手術の名称は、アメリカ英語では “Sex Reassignment Surgery” (SRS)。イギリス英語では “Gender Reassignment Surgery” (GRS) が好まれる。
オランダでは性別適合にかかる正当な医療行為として健康保険の適応が認められ、さらにMtFのための顔面の女性化の手術や豊胸手術にも性別適合にかかる正当な医療行為として健康保険の適応が認められている[3]。
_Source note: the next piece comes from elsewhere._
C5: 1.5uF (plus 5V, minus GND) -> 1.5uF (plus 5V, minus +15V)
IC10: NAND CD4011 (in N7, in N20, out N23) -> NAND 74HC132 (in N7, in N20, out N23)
イランでは、1980年代中頃以降、法的な性別の変更は認められ、性別適合手術はイラン政府により同国の当事者に無償で提供されている。ブラジルでは2007年より、キューバでは2008年より、北欧諸国同様に、性別適合手術が無償で提供される。
タイ王国では、性転換手術が盛んで外国人でも条件があるものの手術を受けることが可能である。
1930年ベルリンにて、性科学者マグヌス・ヒルシュフェルトの保護監察下において、デンマークの画家リリー・エルベに対して睾丸摘出手術(去勢術)が施術された。翌年の1931年には、ドイツのドレスデン州立婦人科診療所において、彼女に陰茎切断、卵巣と子宮の移植も伴った世界初の性別適合手術がクルト・ヴァルネクロス(de:Kurt Warnekros)によって施術された。彼女は法的性別の変更も認められたが、間もなく拒絶反応により50歳で死亡した。現在、生殖器の移植が行われない理由の一つには免疫抑制が極めて困難なことがある。しかし近年、免疫抑制剤なしで子宮の移植手術を行う研究がなされている[5]。
1946年ロンドンにて、形成外科医ハロルド・ギリーズ(en:Harold Gillies)によって、世界初の陰茎形成術がFtMのローレンス・マイケル・ディロン(en:Michael Dillon)に対して施術された。ギリーズはまた、1951年にMtFのロバータ・カウエル(en:Roberta Cowell)に対し、血管と神経を残したまま海綿体を除去した陰茎を翻転させ小陰唇を形成することにも成功した。この術法は後のジョルジュ・ビュルーによる陰茎会陰部皮膚翻転法の前まで、外陰部形成術として広くおこなわれた。
2003年6月12日付けの欧州人権裁判所の記録(ファン・キュック対ドイツ事件[6])では、性別適合手術は「必要な医療行為」であり、民間の保険会社が性別適合手術の費用を「正当な医療行為ではない」として負担しなかったことを容認したドイツ国内の判決を、原告の性同一性と自己決定権をないがしろにするものであり、人権と基本的自由の保護のための条約第6条の「公平な審理と裁判を受ける権利」そして同第8条の「私生活の権利」の蹂躙にあたるとしてドイツ政府に治療費と精神的苦痛に対しての損害賠償を命じる判決が下された。
ジョグジャカルタ原則第17原則においては、国家は診療録開示やインフォームド・コンセントの権利とともに性別適合に関する身体変更を法的に正当で差別的でない治療とし、その治療や看護、支援も容易に受けられるようにする義務があることが記された。